What is needed: Scan the records for "knee". Report each line that includes it.
######
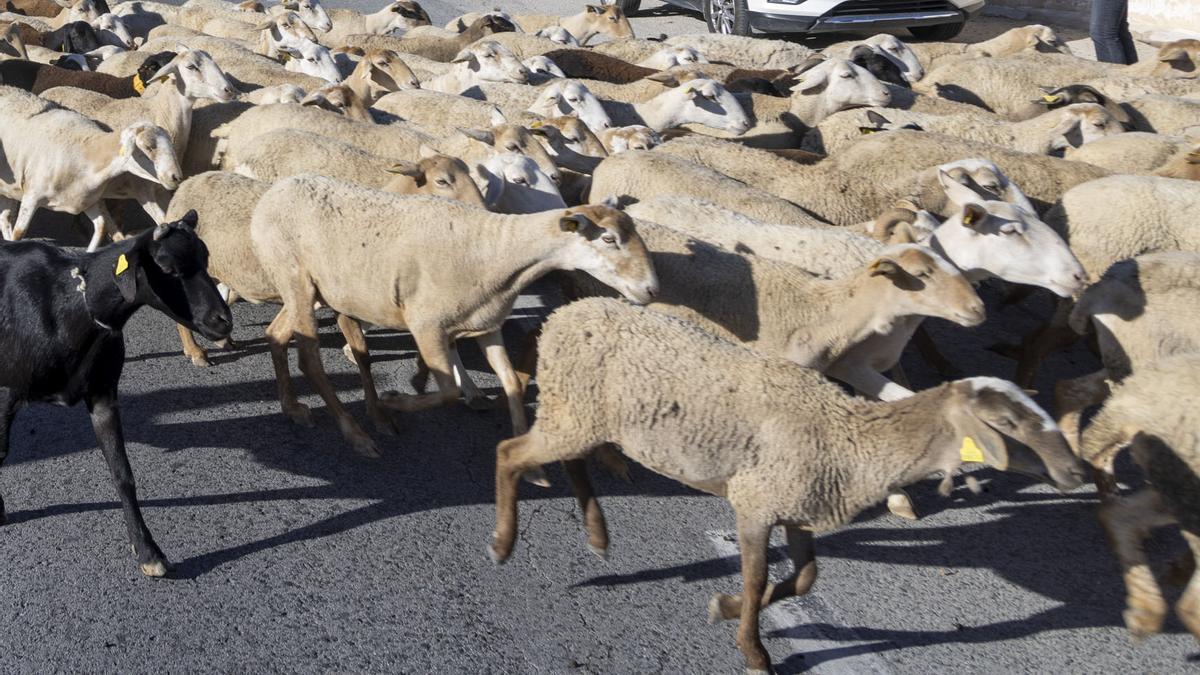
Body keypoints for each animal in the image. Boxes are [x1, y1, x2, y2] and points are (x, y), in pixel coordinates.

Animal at [0, 86, 180, 250]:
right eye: (149, 147)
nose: (176, 176)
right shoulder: (32, 197)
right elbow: (19, 234)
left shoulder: (87, 201)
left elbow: (101, 228)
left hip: (7, 192)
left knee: (5, 220)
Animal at [0, 213, 231, 578]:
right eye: (167, 268)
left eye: (205, 258)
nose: (223, 322)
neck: (67, 306)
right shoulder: (6, 392)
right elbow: (0, 452)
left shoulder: (103, 395)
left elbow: (123, 474)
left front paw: (148, 552)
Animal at [249, 175, 659, 456]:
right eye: (608, 239)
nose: (653, 289)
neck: (499, 252)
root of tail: (277, 189)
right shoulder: (427, 325)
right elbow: (447, 392)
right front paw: (396, 400)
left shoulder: (486, 323)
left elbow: (511, 381)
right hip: (295, 279)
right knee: (309, 359)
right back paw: (358, 434)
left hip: (309, 290)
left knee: (276, 335)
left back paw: (296, 408)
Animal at [488, 296, 1086, 673]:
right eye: (1007, 424)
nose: (1078, 473)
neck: (848, 436)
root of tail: (564, 314)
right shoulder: (756, 502)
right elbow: (758, 581)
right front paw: (753, 650)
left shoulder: (799, 507)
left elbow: (804, 579)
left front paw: (726, 607)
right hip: (574, 408)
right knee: (509, 454)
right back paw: (503, 543)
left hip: (580, 411)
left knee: (571, 461)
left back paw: (597, 535)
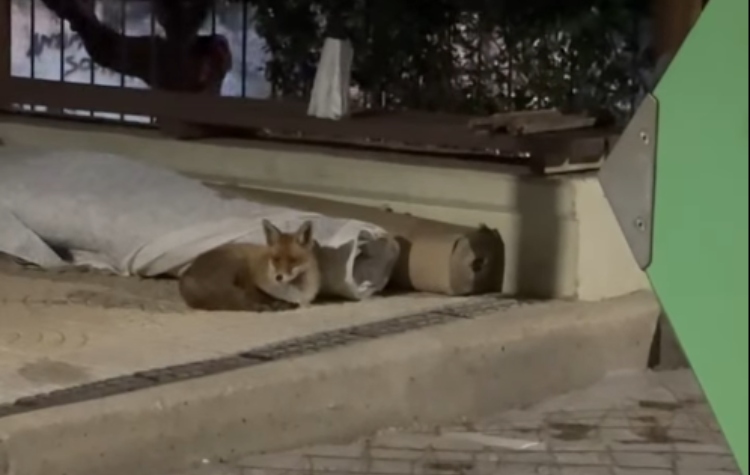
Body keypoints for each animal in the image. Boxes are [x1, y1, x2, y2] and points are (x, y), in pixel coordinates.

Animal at [178, 219, 322, 311]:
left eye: (293, 260)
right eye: (276, 259)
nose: (278, 277)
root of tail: (186, 275)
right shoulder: (254, 286)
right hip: (238, 265)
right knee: (242, 305)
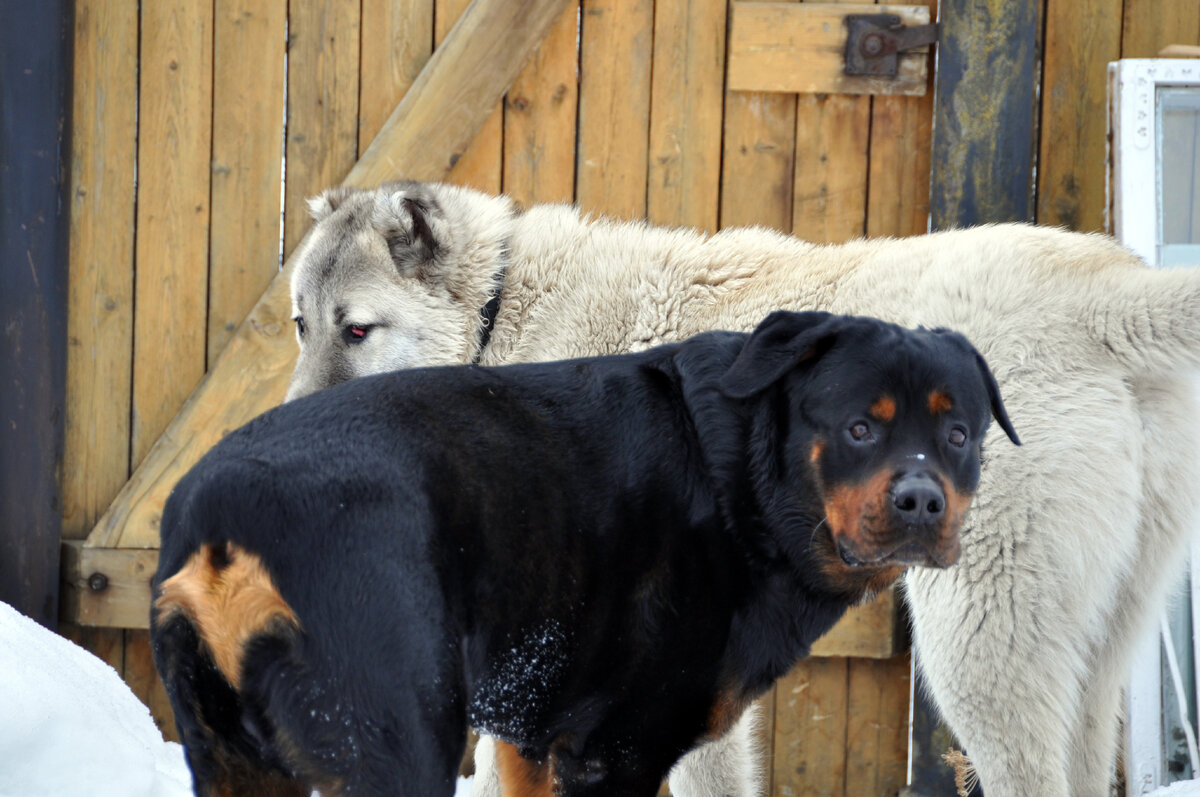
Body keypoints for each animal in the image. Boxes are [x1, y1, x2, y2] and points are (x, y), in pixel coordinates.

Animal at [147, 312, 1012, 797]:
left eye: (959, 434)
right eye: (861, 426)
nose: (921, 500)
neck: (747, 483)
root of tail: (223, 525)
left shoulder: (533, 737)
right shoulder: (619, 747)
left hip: (233, 759)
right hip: (393, 741)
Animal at [285, 180, 1200, 797]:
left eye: (357, 328)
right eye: (300, 321)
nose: (290, 425)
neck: (502, 312)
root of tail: (1102, 297)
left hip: (983, 644)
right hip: (1097, 644)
######
Result of this task:
left knee: (5, 220)
right knee: (309, 359)
left knee: (276, 335)
right knee: (509, 454)
left knee: (571, 461)
right knee: (242, 305)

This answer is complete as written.